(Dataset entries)
++++++++++++++++++++
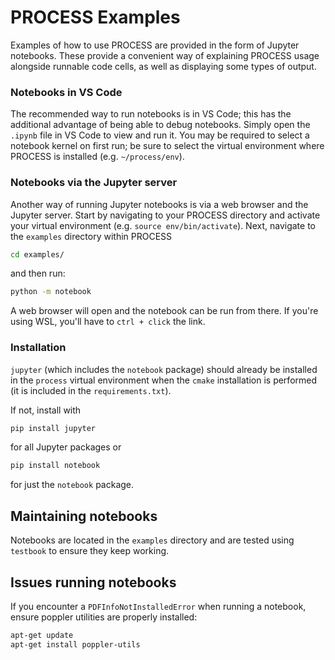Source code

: # PROCESS Examples

Examples of how to use PROCESS are provided in the form of Jupyter notebooks. These provide a 
convenient way of explaining PROCESS usage alongside runnable code cells, as well as displaying 
some types of output.

### Notebooks in VS Code

The recommended way to run notebooks is in VS Code; this has the additional advantage of being able to debug notebooks. Simply open the `.ipynb` file in VS Code to view and run it. You may be required to select a notebook kernel on first run; be sure to select the virtual environment where PROCESS is installed (e.g. `~/process/env`).

### Notebooks via the Jupyter server

Another way of running Jupyter notebooks is via a web browser and the Jupyter server. Start by navigating to your PROCESS directory and activate your virtual environment (e.g. `source env/bin/activate`). Next, navigate to the `examples` directory within PROCESS

```bash
cd examples/
```

and then run:

```bash
python -m notebook
```

A web browser will open and the notebook can be run from there. If you're using WSL, you'll have to `ctrl + click` the link.


### Installation

`jupyter` (which includes the `notebook` package) should already be installed in the `process` 
virtual environment when the `cmake` installation is performed (it is included in the 
`requirements.txt`). 

If not, install with 

```bash
pip install jupyter
``` 

for all Jupyter packages or 

```bash
pip install notebook
``` 

for just the `notebook` package.


## Maintaining notebooks

Notebooks are located in the `examples` directory and are tested using `testbook` to ensure they keep working.


## Issues running notebooks

If you encounter a `PDFInfoNotInstalledError` when running a notebook, ensure poppler utilities are properly installed:

```bash
apt-get update
apt-get install poppler-utils
```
++++++++++++++++++++
Work order: Make a list of all lines in the data that contain "running".

Result:
Another way of running Jupyter notebooks is via a web browser and the Jupyter server. Start by navigating to your PROCESS directory and activate your virtual environment (e.g. `source env/bin/activate`). Next, navigate to the `examples` directory within PROCESS
## Issues running notebooks
If you encounter a `PDFInfoNotInstalledError` when running a notebook, ensure poppler utilities are properly installed:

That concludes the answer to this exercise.